太陽王の宮殿
世界で最も有名な宮殿といえば、おそらくヴェルサイユ宮殿を挙げる人が多いのではないでしょうか。世界中から観光客が訪れる太陽王の宮殿はパリからも近く、フランスで人気の観光スポットになっています。宮殿のあるヴェルサイユ(Versailles)は比較的裕福なブルジョワ層のフランス人が住む緑豊かな街。1682年から1789年の1世紀以上にわたってフランス王国の政治上の中心地となっていましたが、フランス革命の際に暴徒化した市民が宮殿に押し寄せて衛兵を殺害し、当時の国王だったルイ16世とマリー・アントワネットはパリに連れ戻されました。その後室内装飾品のほとんどが失われてしまいましたが、ルイ・フィリップが部屋の多くを改修して一般公開しました。2003年から宮殿の25か所を対象に長期間の修復・整備事業が行われています。
パリからのアクセス
ポルト・ド・サン・クル(Porte de St-Cloud)からA13号線に入り、ヴェルサイユ・シャトー(Versailles Chateau)出口を出ます
太陽王の嫉妬から生まれた宮殿
革命期まで国王の居住地として使われたヴェルサイユ宮殿(Chateau de Versailles)は17世紀の中頃、太陽王と呼ばれたルイ14世(1643-1715)の時代に造られました。自己賛美の強かったルイ14世の趣向を細部まで反映した壮麗な宮殿で、そのスケールの大きさと装飾の素晴らしさは他に類を見ません。広大な宮殿の建設にあたり、ルイ14世は建築家ルイ・ル・ヴォー、ジュール・アルドゥアン・マンサール、室内装飾家シャルル・ル・ブラン、造園家アンドレ・ル・ノートルを雇いました。宮殿のデザインは、ルイ14世の財務長官だったニコラ・フーケが所有していたヴォー・ル・ヴィコント城をモデルにしたといわれています。ルイ14世は壮麗なヴォー・ル・ヴィコント城を見てその美しさに嫉妬し、憎しみのあまりフーケを投獄しました。そしてこの城よりさらに広大な城としてヴェルサイユ宮殿の建設を計画しました。
数字でヴェルサイユ宮殿の広大さを知る
ヴェルサイユ宮殿は一体どのくらい広いのでしょう?宮殿には700の部屋、2153の窓、352の煙突があり、屋根の総面積は11ha、庭園や公園、森林の総面積は900haにも及びます。部屋には6300の絵画、2000の彫像、1万5000の彫刻、5000の装飾芸術品・調度品で飾られています。
ヴェルサイユ宮殿の魅力
壮大な噴水ショーが行われる庭園
ル・ノートルは宮殿前の丘をまず平らにし、湿地の水を抜き、森林を移し替えて、様々な庭園や池、噴水を配置し、美しいフランス式庭園を実現させました。庭園で最も大きな泉は宮殿の300m北に造られたネプチューンの泉(Bassin de Neptune)と大運河の東端に造られたアポロンン泉(Bassin d'Apollon)です。暖かい季節には敷地内の至るところで壮大な噴水ショーが行われます。

• **利用可能データ**
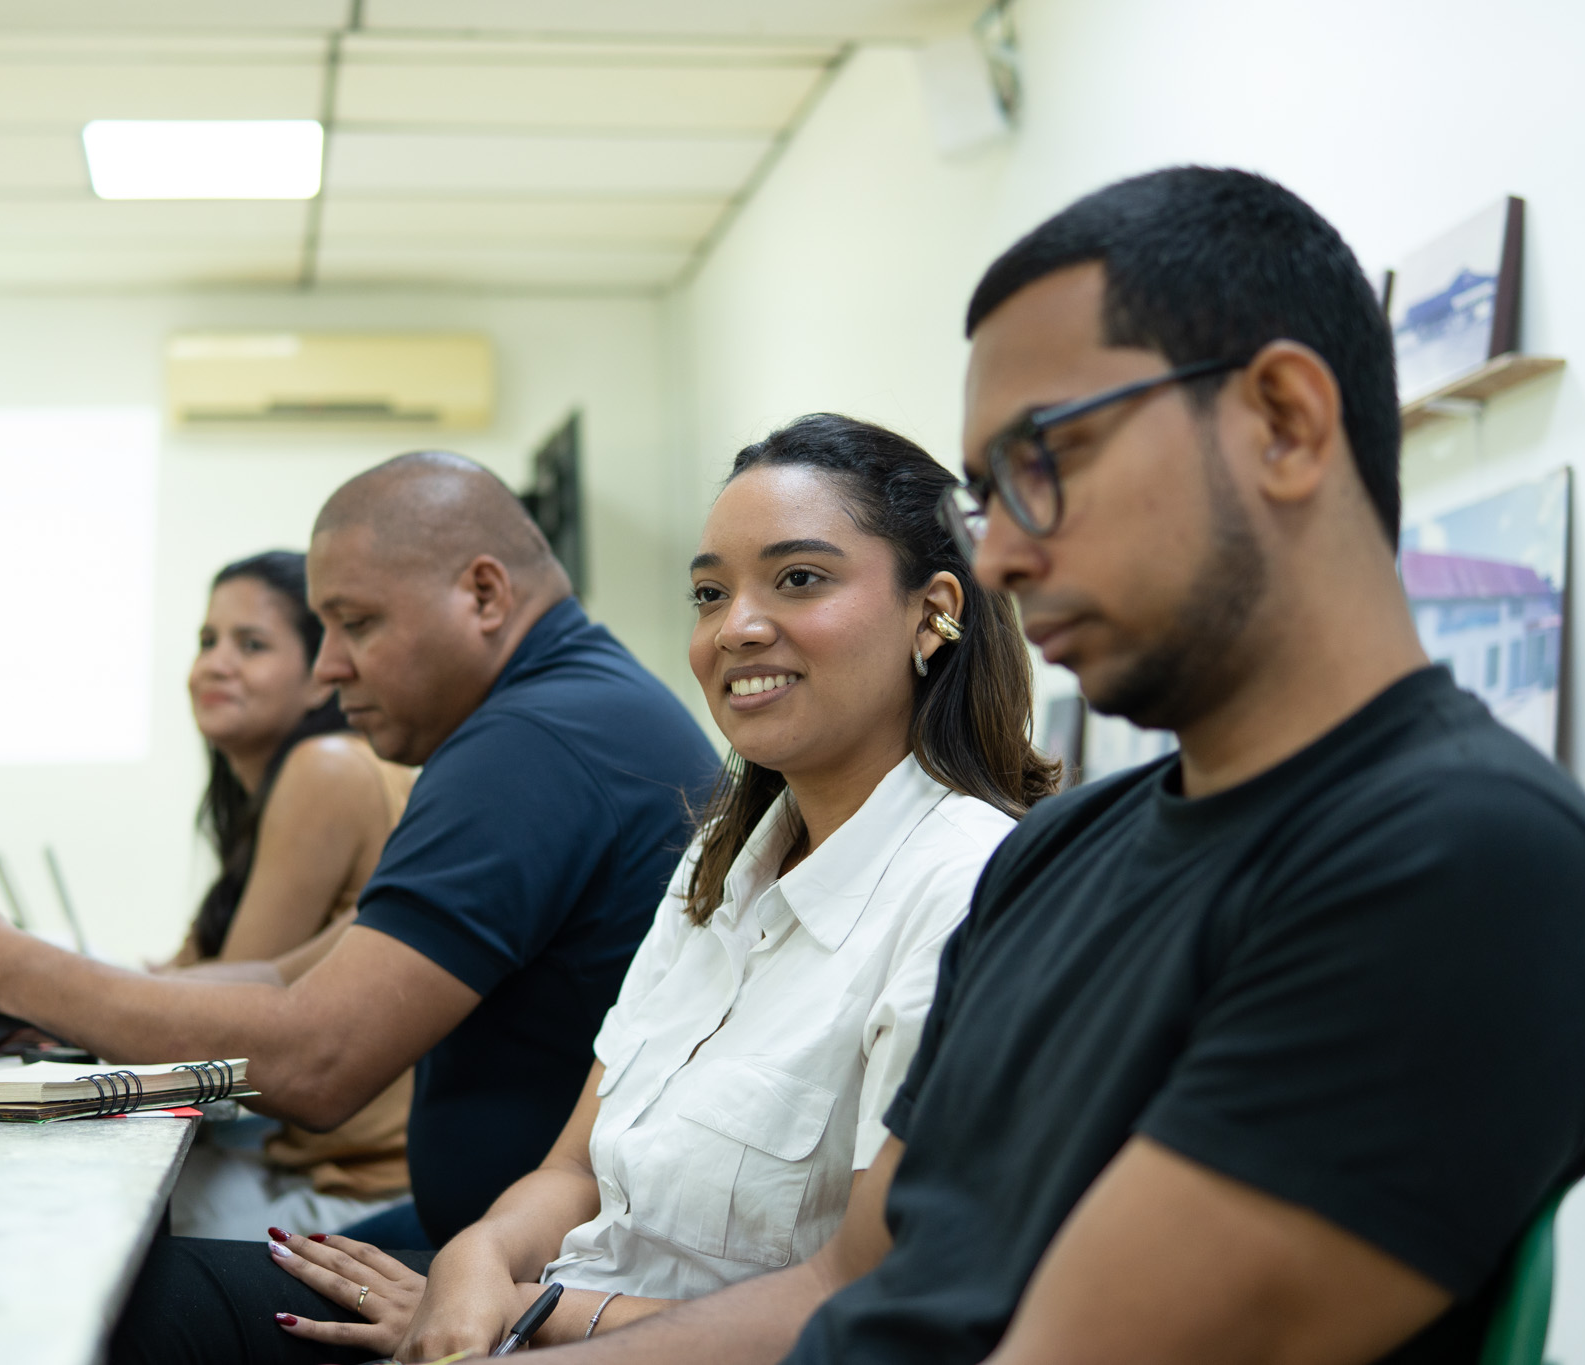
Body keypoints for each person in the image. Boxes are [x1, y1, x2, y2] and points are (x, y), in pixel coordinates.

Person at [516, 169, 1585, 1365]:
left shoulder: (1465, 864)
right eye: (986, 493)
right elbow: (865, 1288)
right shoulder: (1055, 856)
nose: (1004, 553)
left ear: (1280, 419)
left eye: (1044, 459)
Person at [126, 414, 1060, 1364]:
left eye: (799, 578)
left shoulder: (968, 891)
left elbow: (863, 1305)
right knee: (131, 1296)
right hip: (536, 1307)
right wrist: (478, 1261)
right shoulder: (717, 864)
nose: (735, 626)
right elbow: (575, 1166)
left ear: (934, 611)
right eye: (709, 591)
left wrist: (528, 1312)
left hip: (621, 1340)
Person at [0, 451, 719, 1256]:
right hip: (513, 1230)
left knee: (112, 1286)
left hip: (554, 1260)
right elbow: (280, 980)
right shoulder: (568, 709)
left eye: (357, 623)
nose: (329, 668)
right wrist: (36, 991)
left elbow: (313, 1061)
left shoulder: (526, 743)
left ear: (485, 595)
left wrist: (9, 969)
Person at [164, 550, 419, 1241]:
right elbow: (185, 974)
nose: (215, 664)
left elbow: (214, 1018)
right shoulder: (267, 792)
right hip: (314, 1159)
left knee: (108, 1216)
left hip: (356, 1185)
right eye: (206, 641)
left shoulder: (326, 768)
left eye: (250, 645)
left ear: (317, 679)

• **作業項目 1**
ヴェルサイユ宮殿の文章のうち、「数字でヴェルサイユ宮殿の広大さを知る」から「品・調度品で飾られています。」までの部分を一字も変えずに書き写してください。
• **作業項目 2**
ヴェルサイユ宮殿の文章で「ヴェルサイユ宮殿は一体どのくらい広いのでしょう?」で始まる段落を、主な数字を残して箇条書きに書き直すこと。

• **記述回答 1**
数字でヴェルサイユ宮殿の広大さを知る
ヴェルサイユ宮殿は一体どのくらい広いのでしょう?宮殿には700の部屋、2153の窓、352の煙突があり、屋根の総面積は11ha、庭園や公園、森林の総面積は900haにも及びます。部屋には6300の絵画、2000の彫像、1万5000の彫刻、5000の装飾芸術品・調度品で飾られています。

• **記述回答 2**
- 部屋：700
- 窓：2153
- 煙突：352
- 屋根の総面積：11ha
- 庭園・公園・森林の総面積：900ha
- 絵画：6300
- 彫像：2000
- 彫刻：1万5000
- 装飾芸術品・調度品：5000